Explorer, adventurer, biologist and TV host for Python Hunters on National Geographic Wild, Shawn Heflick was in San Pedro Town studying the American Crocodile population. Heflick is a crocodile biologist, specialist and conservationist biologist who has traveled across the globe conducting research and working on the conservation of wildlife. From Sunday, July 19th to Friday, July 24th, Heflick collaborated with crocodile specialist Dr. Marisa Tellez in studying the behavior, health and habitats of the American Crocodile. Belize is one of the last strongholds for the species, but due to development, the American Crocodile population is starting to face several issues.

As part of his studies, Heflick visited several areas in San Pedro in search of crocodiles. Observation was focused on the state of crocodile habitats and the health of the species. Heflick identified several problems crocs are facing, especially due to development. According to Heflick, many crocodiles linger close to civilization and this raises many red flags. “In the first days here, we saw quite a few crocodiles, typically at night and they seem to be focused around some resort and construction areas. We believe that this may be because they are being fed by tourists and staff. But this can present many issues for the island with crocodile-human conflict. Belize is very fortunate to have a good population of this species and they should take measures to keep it that way. Feeding wild animals is not the way to go,” said Heflick.
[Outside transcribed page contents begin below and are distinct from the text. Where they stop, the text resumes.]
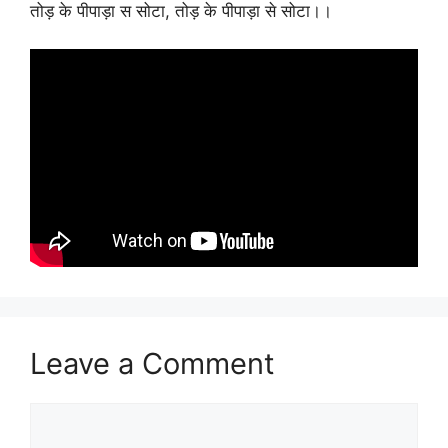
तोड़ के पीपाड़ा स सोटा, तोड़ के पीपाड़ा से सोटा।।
Leave a Comment
Comment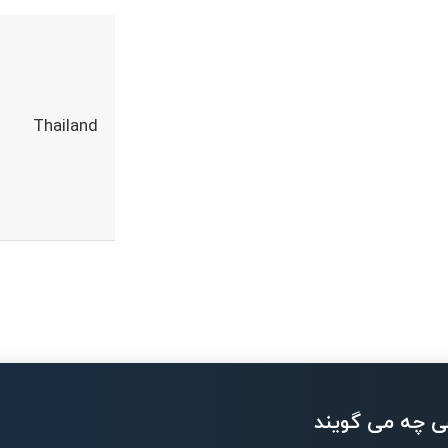
Thailand
ی چه می گویند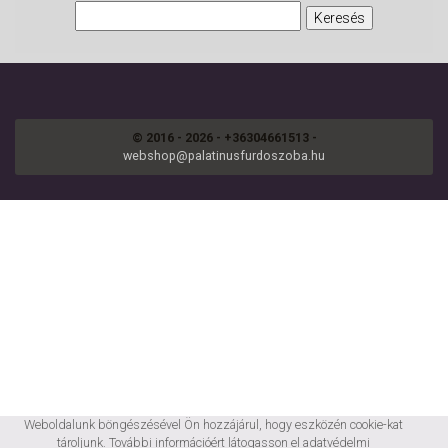
© 2016 - 2026 - +36304661513 -
webshop@palatinusfurdoszoba.hu
Weboldalunk böngészésével Ön hozzájárul, hogy eszközén cookie-kat
tároljunk. További információért látogasson el
adatvédelmi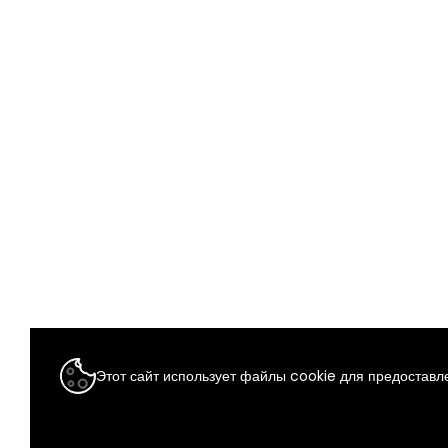
Этот сайт использует файлы cookie для предоставле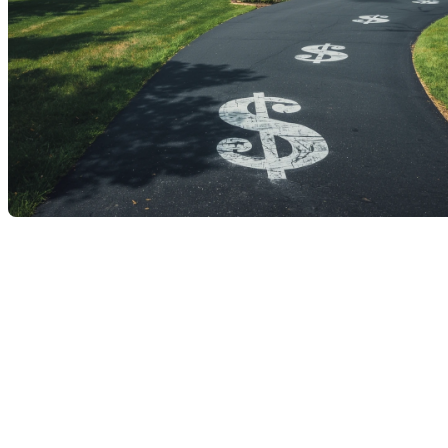
Obtenir une hypothèque ne se résume pas simplement à
remplir une demande : c’est un processus stratégique qui
demande préparation, organisation et de bonnes décisions
financières. Pourtant, plusieurs futurs acheteurs commettent
— souvent sans le savoir — des erreurs qui peuvent réduire
leur capacité d’emprunt ou compliquer l’approbation de leur
financement.
Voici les
5 erreurs les plus fréquentes que nous voyons dans
notre pratique
, et surtout,
comment les éviter
pour maximiser
vos chances d’obtenir la meilleure hypothèque possible.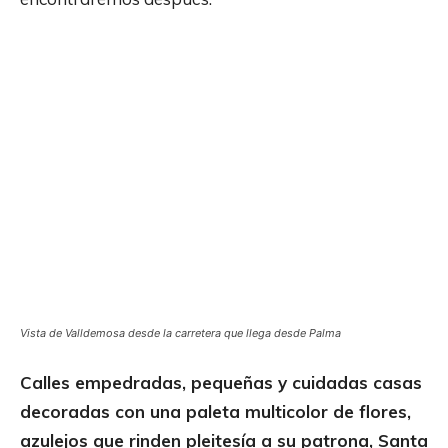
Vista de Valldemosa desde la carretera que llega desde Palma
Calles empedradas, pequeñas y cuidadas casas
decoradas con una paleta multicolor de flores,
azulejos que rinden pleitesía a su patrona, Santa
He also stated that the increase in mangrove clearing is affecting not only the American crocodile population but the entire ecosystem. Crocodiles are apex predators and are needed to keep the balance within nature. Crocodiles are one of the oldest living creatures to roam the earth and contribute greatly to the balance in marine ecosystems. “If crocodiles are eliminated, then the balance of nature will be destroyed and the entire ecosystem will collapse. When you degrade the mangrove ecosystem, then the whole population will crash.” Heflick stated that several hatchlings were found to be emaciated and in very poor condition, that can potentially lead to death. “The hatchlings use the mangroves as nurseries, but if development eliminates these habitats then the hatchlings, have nowhere to go. Apart from the destruction of habitats, the constant development is causing waste, such as garbage and even chemical run off to end up in the area the hatchlings call home. The minute you start filling up land, you are actually tampering with salinity levels, because you are cutting off water ways. People need to be careful on how they develop,” said Heflick.
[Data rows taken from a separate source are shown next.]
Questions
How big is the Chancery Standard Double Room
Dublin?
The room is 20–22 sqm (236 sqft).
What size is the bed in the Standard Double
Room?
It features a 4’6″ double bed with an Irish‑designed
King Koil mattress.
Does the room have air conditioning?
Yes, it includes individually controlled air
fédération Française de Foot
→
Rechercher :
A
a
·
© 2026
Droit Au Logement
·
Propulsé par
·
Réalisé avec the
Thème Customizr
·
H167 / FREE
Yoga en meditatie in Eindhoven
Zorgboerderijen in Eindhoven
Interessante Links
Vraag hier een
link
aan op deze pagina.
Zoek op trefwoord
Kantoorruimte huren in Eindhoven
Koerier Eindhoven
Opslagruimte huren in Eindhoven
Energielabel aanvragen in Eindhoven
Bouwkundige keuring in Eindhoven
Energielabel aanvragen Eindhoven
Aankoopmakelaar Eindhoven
Education is one of the major solutions to the issues San Pedro faces when it comes to crocodiles. “If done right, Crocodiles can be a big draw for tourism. People need to live around them, but at the same time not interact with them. The community needs to be educated properly. If they know what is right from wrong then they will then pass that on to tourists. When it comes to educating tourists on the do’s and don’ts in relation to crocodiles, signage plays a big role. Trust me, if people see the same message many times, they will eventually get it,” explained Heflick. He also stated that conservationists need to work together with locals in order to reach the set goal. “No one can come in and force something on a community. Organizations need to foster a relationship with the community so that they can then educate them on what needs to be done to protect the species. I have traveled all over the world and I understand that in order to get things done, you need to support of the local authorities and community and this can only be achieved if you gain their trust. We need the make the community see how important the American Crocodiles are to their ecosystem so in return, they understand why they need to care for them,” explained Heflick.